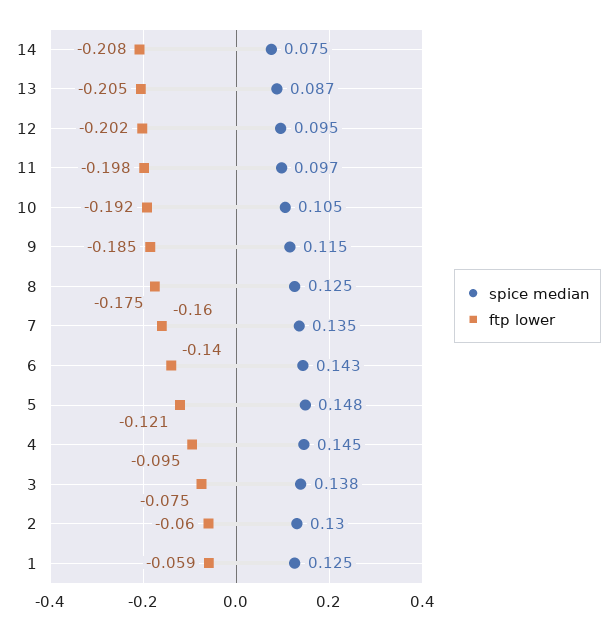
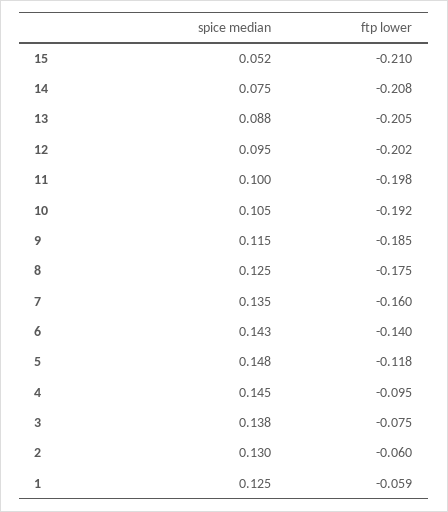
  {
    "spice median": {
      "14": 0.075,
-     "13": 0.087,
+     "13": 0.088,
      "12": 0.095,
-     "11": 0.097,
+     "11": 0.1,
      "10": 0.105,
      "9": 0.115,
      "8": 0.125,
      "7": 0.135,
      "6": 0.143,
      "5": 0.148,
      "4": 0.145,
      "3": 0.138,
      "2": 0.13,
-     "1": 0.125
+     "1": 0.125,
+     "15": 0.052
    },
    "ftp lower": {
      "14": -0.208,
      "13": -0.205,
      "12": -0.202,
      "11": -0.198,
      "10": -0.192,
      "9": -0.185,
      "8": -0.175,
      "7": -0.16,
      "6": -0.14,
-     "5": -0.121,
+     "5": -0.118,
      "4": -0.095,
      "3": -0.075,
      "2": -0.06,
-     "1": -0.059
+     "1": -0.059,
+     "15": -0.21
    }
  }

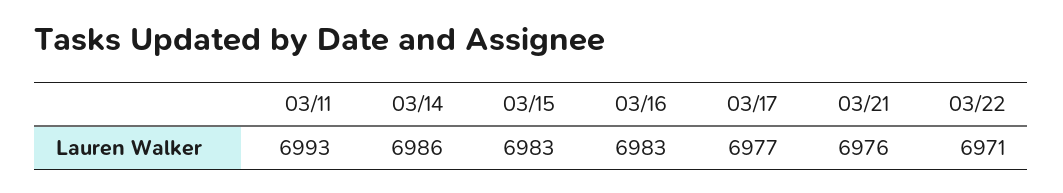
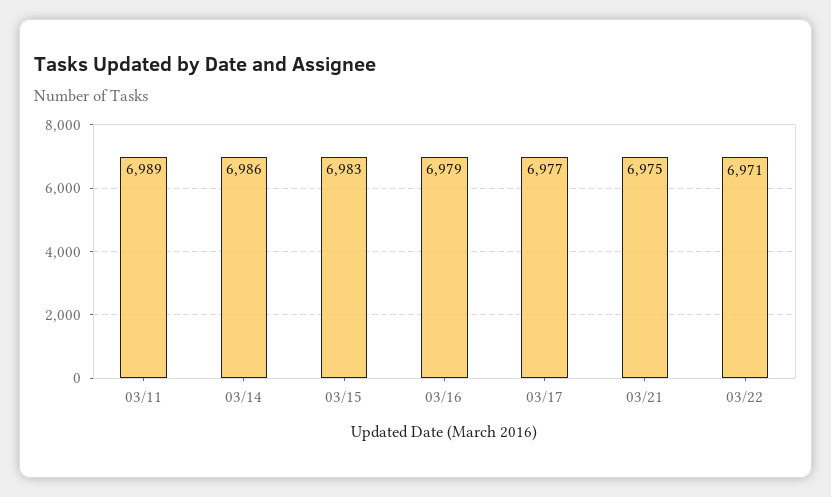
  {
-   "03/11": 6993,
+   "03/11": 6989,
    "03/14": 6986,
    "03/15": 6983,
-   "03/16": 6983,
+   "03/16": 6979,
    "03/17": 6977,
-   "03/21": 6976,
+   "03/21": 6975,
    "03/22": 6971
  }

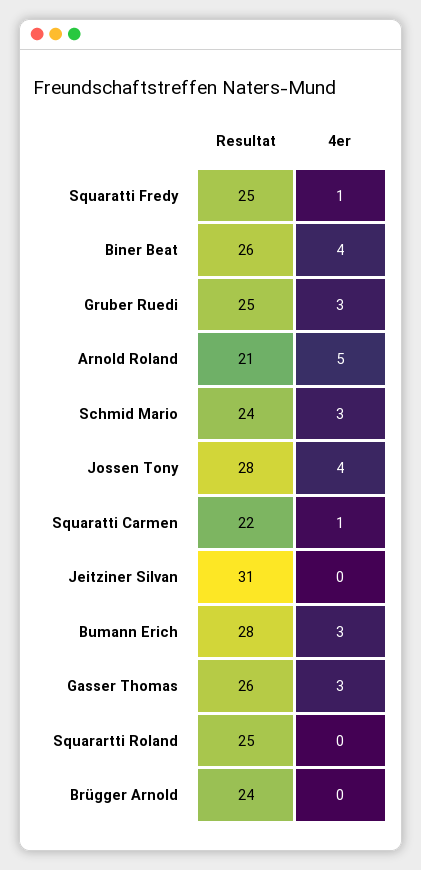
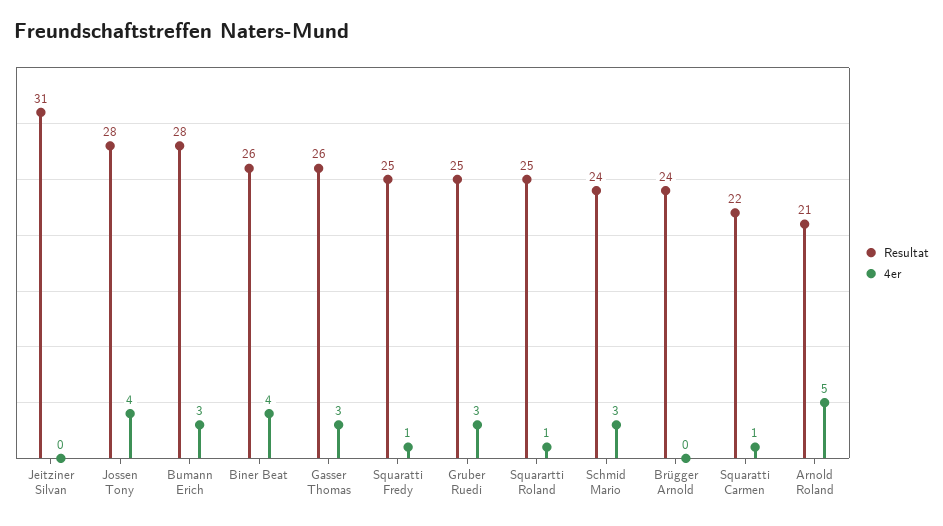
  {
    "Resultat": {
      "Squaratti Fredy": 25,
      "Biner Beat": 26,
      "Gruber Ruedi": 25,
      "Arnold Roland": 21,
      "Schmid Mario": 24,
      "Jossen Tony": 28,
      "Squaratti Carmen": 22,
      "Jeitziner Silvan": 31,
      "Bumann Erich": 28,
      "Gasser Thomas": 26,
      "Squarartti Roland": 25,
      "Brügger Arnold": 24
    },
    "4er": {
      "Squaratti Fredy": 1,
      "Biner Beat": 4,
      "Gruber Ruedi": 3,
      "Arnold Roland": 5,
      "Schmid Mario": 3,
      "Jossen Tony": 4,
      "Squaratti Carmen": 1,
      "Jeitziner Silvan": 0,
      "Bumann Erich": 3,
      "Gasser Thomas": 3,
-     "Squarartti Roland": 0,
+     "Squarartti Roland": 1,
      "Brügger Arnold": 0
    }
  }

* * *

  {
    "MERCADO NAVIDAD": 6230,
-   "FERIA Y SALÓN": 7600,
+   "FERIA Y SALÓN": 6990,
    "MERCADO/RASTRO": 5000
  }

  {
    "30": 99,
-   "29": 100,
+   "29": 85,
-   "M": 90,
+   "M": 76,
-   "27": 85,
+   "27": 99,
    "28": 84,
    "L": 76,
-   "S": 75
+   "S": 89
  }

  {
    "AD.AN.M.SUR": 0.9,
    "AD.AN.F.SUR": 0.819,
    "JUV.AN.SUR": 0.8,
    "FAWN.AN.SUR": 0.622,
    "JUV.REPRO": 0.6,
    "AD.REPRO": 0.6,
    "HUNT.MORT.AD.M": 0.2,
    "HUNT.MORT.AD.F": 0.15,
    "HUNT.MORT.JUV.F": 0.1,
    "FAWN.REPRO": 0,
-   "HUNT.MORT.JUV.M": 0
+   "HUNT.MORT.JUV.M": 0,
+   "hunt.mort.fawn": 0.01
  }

## JOB ITEM
Filter the entries above and keep only the lines with the word "Arnold".

## ANSWER AREA
      "Arnold Roland": 21,
      "Brügger Arnold": 24
      "Arnold Roland": 5,
      "Brügger Arnold": 0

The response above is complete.